[[ STUDY TEXT, beginning ]]
Air Force Cutting Off Access To WikiLeaks News

The U.S. Air Force is denying its personnel access to websites carrying documents released by WikiLeaks, including those of some news organizations, a spokeswoman said Tuesday.

(CNN)

The New York Times has received millions of page views in the wake of its coverage of the US embassy cables released by Wikileaks.

The U.S. Air Force is denying its personnel access to websites carrying documents released by WikiLeaks, including those of some news organizations, a spokeswoman said Tuesday.

The White House Office of Management and Budget has already forbidden federal employees and contractors from accessing classified documents publicly available on WikiLeaks and other websites via computers or mobile devices. But Maj. Toni Tones said the Air Force has cut off access to over 25 sites, including WikiLeaks and three newspapers that have worked with the site to release a cache of U.S. diplomatic cables -- The New York Times, The Guardian in Britain and Germany's Der Speigel.

"This is consistent with the direction received in August 2010 that stated Air Force personnel should not access the WikiLeaks website to view or download the classified information," Tones told CNN.
[[ STUDY TEXT, end ]]
[[ INFORMATION SUPPLIED, beginning ]]
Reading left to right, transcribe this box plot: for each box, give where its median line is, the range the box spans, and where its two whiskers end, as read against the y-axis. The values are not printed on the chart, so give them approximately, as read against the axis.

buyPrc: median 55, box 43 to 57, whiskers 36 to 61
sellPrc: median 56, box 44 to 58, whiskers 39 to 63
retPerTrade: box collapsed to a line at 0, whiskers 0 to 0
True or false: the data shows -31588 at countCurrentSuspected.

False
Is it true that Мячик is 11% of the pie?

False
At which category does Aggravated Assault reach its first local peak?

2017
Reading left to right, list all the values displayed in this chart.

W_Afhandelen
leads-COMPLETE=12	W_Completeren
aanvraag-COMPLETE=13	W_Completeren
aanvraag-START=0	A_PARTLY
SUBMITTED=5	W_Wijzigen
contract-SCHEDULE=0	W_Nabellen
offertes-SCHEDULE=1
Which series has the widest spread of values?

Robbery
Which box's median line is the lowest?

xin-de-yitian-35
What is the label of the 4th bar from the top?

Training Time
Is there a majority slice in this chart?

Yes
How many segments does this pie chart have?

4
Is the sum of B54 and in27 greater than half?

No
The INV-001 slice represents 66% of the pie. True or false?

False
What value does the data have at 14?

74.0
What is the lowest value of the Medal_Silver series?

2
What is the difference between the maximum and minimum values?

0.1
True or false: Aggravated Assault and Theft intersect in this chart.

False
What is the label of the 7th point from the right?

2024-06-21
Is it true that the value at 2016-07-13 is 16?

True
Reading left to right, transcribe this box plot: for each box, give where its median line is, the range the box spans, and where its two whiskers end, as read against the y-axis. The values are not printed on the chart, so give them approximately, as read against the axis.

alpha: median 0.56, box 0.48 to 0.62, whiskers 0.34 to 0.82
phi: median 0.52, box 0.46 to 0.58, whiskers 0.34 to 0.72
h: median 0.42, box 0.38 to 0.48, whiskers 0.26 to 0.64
[[ INFORMATION SUPPLIED, end ]]
• [TASKS AND EXERCISES]:
[1] Name every organization mentioned in the WikiLeaks access article before the sentence that begins "The White House Office of Management and Budget."
[2] According to the WikiLeaks access article, how many sites has the Air Force blocked for its personnel?
[3] Extend the article on the Air Force blocking WikiLeaks coverage with a few more sentences that pick up after its final quotation.

• [RESPONSES FOR EACH TASK]:
[1] U.S. Air Force, WikiLeaks, CNN, The New York Times

[2] Over 25 sites.

[3]
The other sites may not necessarily be WikiLeaks-related, Tones said but she couldn't explain what other sites were blocked and why. "We look at these sites on a daily basis routinely," so the number changes day by day, she said.

The government -- particularly the State and Defense Departments, whose documents have made up the lion's share of the WikiLeak leaks -- has been reviewing security as it pertains to accessing documents on its secret servers, with an eye toward preventing unauthorized leaks.

But some see no logic in barring access to documents that are now, like it not, publicly accessible.

"This seems like a rather pointless protest," said CNN legal analyst Jeffrey Toobin. "Our enemies can see the documents, but not those whom we trust to defend our country."

WikiLeaks, which facilitates the disclosure of secret information, began releasing a cache of more than 250,000 U.S. diplomatic cables from around the world in November. The site previously released hundreds of thousands of military documents from the wars in Iraq and Afghanistan.

A U.S. Army intelligence specialist, Pfc. Bradley Manning, is suspected of releasing the documents to WikiLeaks. Manning is currently awaiting trial on charges of illegally downloading classified material and providing video of a 2007 helicopter attack in Iraq to WikiLeaks.